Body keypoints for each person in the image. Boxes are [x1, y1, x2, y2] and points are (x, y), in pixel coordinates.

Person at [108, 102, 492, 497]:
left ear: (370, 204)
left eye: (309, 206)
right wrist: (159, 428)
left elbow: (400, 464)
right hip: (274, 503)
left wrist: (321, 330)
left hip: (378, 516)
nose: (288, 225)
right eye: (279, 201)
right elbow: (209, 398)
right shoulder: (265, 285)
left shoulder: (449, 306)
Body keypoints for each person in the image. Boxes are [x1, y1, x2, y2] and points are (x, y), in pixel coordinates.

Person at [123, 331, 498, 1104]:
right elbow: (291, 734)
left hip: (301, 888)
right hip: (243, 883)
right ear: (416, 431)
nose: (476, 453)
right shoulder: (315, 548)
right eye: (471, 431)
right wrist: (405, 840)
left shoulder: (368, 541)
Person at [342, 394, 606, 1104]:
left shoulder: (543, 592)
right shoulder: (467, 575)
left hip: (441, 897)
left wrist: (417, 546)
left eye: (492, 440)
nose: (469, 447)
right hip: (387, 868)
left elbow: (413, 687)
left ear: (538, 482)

+++

(Task to carry out)
Extract every line of the records above that contains the word "shoulder".

(Reply)
right shoulder: (265, 285)
left shoulder: (449, 306)
right shoulder: (315, 548)
left shoulder: (368, 541)
left shoulder: (543, 592)
right shoulder: (467, 575)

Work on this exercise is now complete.